Isto foi um sentir, um pensar em voz alta, um leve comentário a uma situação que nós queremos ver rapidamente ultrapassada.

Procuro não comentar, nem ao de leve, o que chamo os 3 G – Guileje, Gadamael e Guidage. Comentei é certo mas pouco. Aqui parei.

Quanto a um jornalista e à revista onde escreve, para mim está quase tudo dito. “As Duas Faces da Guerra” da Diana Andringa/Flora Gomes, penso à minha maneira. Fiz um simples comentário e ponto.

Isto é um espaço de pluralidade opinativa e sempre em respeito pela opinião de todos. Nisso é que está a riqueza do pensamento…

Pode pensar-se que estou a falar de democracia. Não. A democracia pratica-se e hoje faz parte do nosso viver.
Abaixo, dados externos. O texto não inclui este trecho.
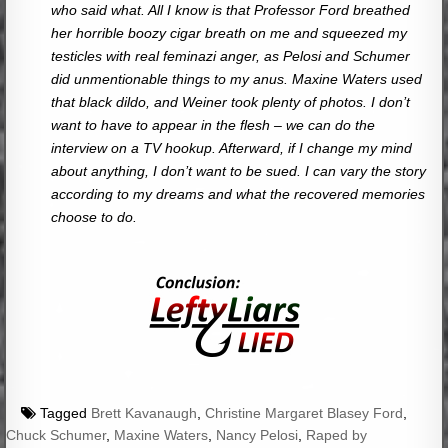
who said what. All I know is that Professor Ford breathed
her horrible boozy cigar breath on me and squeezed my
testicles with real feminazi anger, as Pelosi and Schumer
did unmentionable things to my anus. Maxine Waters used
that black dildo, and Weiner took plenty of photos. I don’t
want to have to appear in the flesh – we can do the
interview on a TV hookup. Afterward, if I change my mind
about anything, I don’t want to be sued. I can vary the story
according to my dreams and what the recovered memories
choose to do.
Tagged
Brett Kavanaugh
,
Christine Margaret Blasey Ford
,
Chuck Schumer
,
Maxine Waters
,
Nancy Pelosi
,
Raped by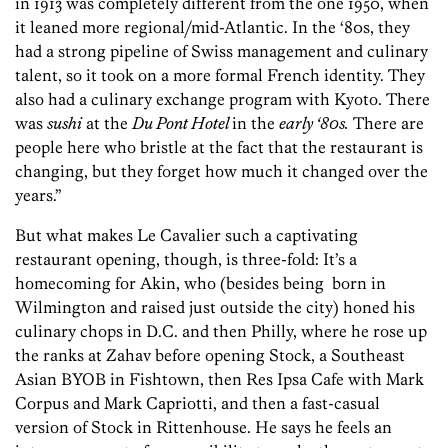
in 1913 was completely different from the one 1950, when
it leaned more regional/mid-Atlantic. In the ‘80s, they
had a strong pipeline of Swiss management and culinary
talent, so it took on a more formal French identity. They
also had a culinary exchange program with Kyoto. There
was
sushi
at the
Du Pont Hotel
in the
early ‘80s.
There are
people here who bristle at the fact that the restaurant is
changing, but they forget how much it changed over the
years.”
But what makes Le Cavalier such a captivating
restaurant opening, though, is three-fold: It’s a
homecoming for Akin, who (besides being born in
Wilmington and raised just outside the city) honed his
culinary chops in D.C. and then Philly, where he rose up
the ranks at Zahav before opening Stock, a Southeast
Asian BYOB in Fishtown, then Res Ipsa Cafe with Mark
Corpus and Mark Capriotti, and then a fast-casual
version of Stock in Rittenhouse. He says he feels an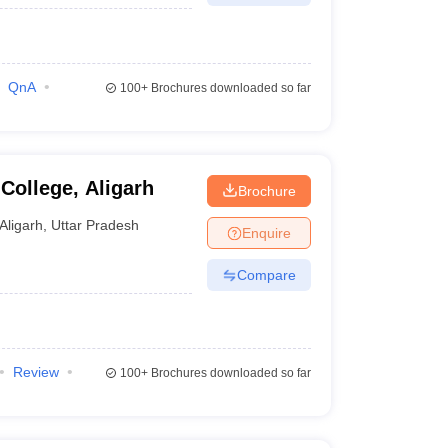
QnA
100+
Brochures downloaded so far
College, Aligarh
Brochure
Aligarh
,
Uttar Pradesh
Enquire
Compare
Review
100+
Brochures downloaded so far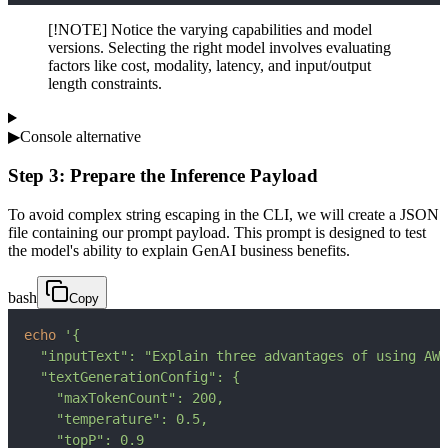
[!NOTE] Notice the varying capabilities and model
versions. Selecting the right model involves evaluating
factors like cost, modality, latency, and input/output
length constraints.
▶
Console alternative
Step 3: Prepare the Inference Payload
To avoid complex string escaping in the CLI, we will create a JSON
file containing our prompt payload. This prompt is designed to test
the model's ability to explain GenAI business benefits.
bash
Copy
echo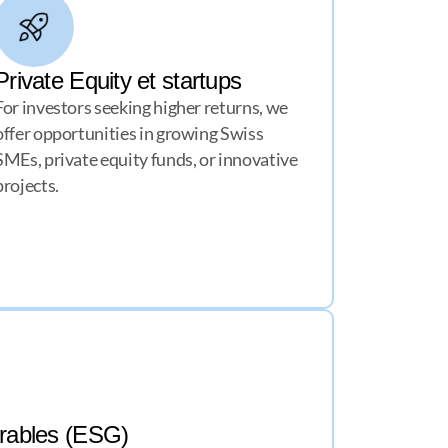
Private Equity et startups
For investors seeking higher returns, we
offer opportunities in growing Swiss
SMEs, private equity funds, or innovative
projects.
urables (ESG)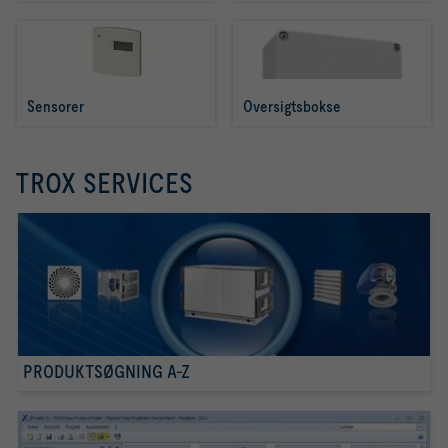
Sensorer
Oversigtsbokse
TROX SERVICES
PRODUKTSØGNING A-Z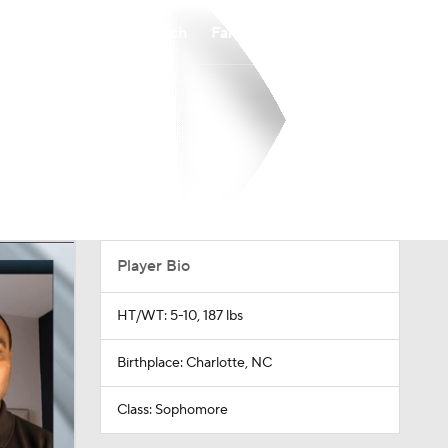
Watch
Fantasy
Betting
Player Bio
HT/WT: 5-10, 187 lbs
Birthplace: Charlotte, NC
Class: Sophomore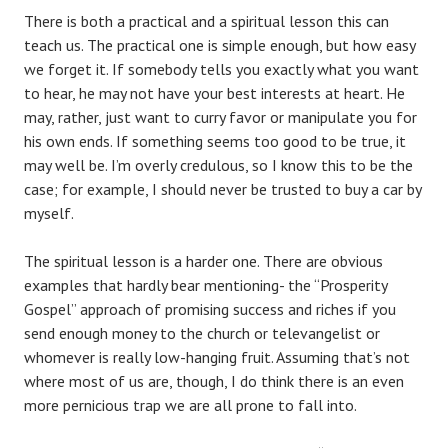
There is both a practical and a spiritual lesson this can
teach us. The practical one is simple enough, but how easy
we forget it. If somebody tells you exactly what you want
to hear, he may not have your best interests at heart. He
may, rather, just want to curry favor or manipulate you for
his own ends. If something seems too good to be true, it
may well be. I’m overly credulous, so I know this to be the
case; for example, I should never be trusted to buy a car by
myself.
The spiritual lesson is a harder one. There are obvious
examples that hardly bear mentioning- the “Prosperity
Gospel” approach of promising success and riches if you
send enough money to the church or televangelist or
whomever is really low-hanging fruit. Assuming that’s not
where most of us are, though, I do think there is an even
more pernicious trap we are all prone to fall into.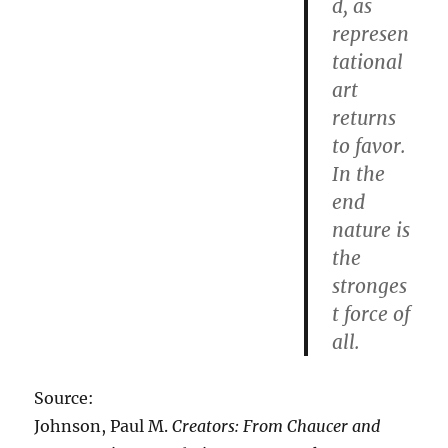
d, as
represen
tational
art
returns
to favor.
In the
end
nature is
the
stronges
t force of
all.
Source:
Johnson, Paul M.
Creators: From Chaucer and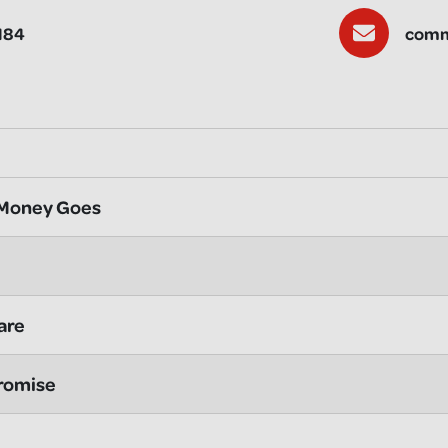
184
comm
 Money Goes
are
romise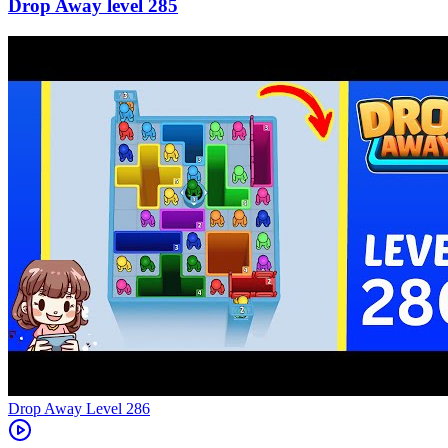
285
Level
286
È desnecessário. Não é?

Por vezes, em certas zonas deste nosso Mundo parece diferente…também a paisagem, os cheiros, o clima… variam!

______________

Notas de L.G.:

(*) Vd. último poste da série > 5 de Março de 2009 > Guiné 63/74 - P3984: Nuvens sobre Bissau (17): Curvo-me à memória do Nino, o homem que nos fez a vida negra em Gandembel/Balana (Idálio Reis)

1 comentário:

Anónimo disse...

Caríssimos:

Não podia deixar de comentar um texto do meu "Camarada" e muito mais "Amigo".

Ainda hoje, em Macedo de Cavaleiros, onde estive num baptizado de um filho de um amigo meu,comentava a situação da Guiné.

Tudo o que fôr dito por estranhos à "nossa acção e vivência e acção" é pura ficção.
Verdade é a vivência dos actores.
Eu tive umas realidades.
Outros tiveram outras.

Há, hoje, ainda, PORTUGUESES que dizem que a GUERRA não existiu.
Andámos todos de UNIMOG e tivemos acidents.
Eu tive, mas porque a ponte (???) caíu.

Não me calarei...

Quem fez e viveu a GUERRA, ambiciona a PAZ.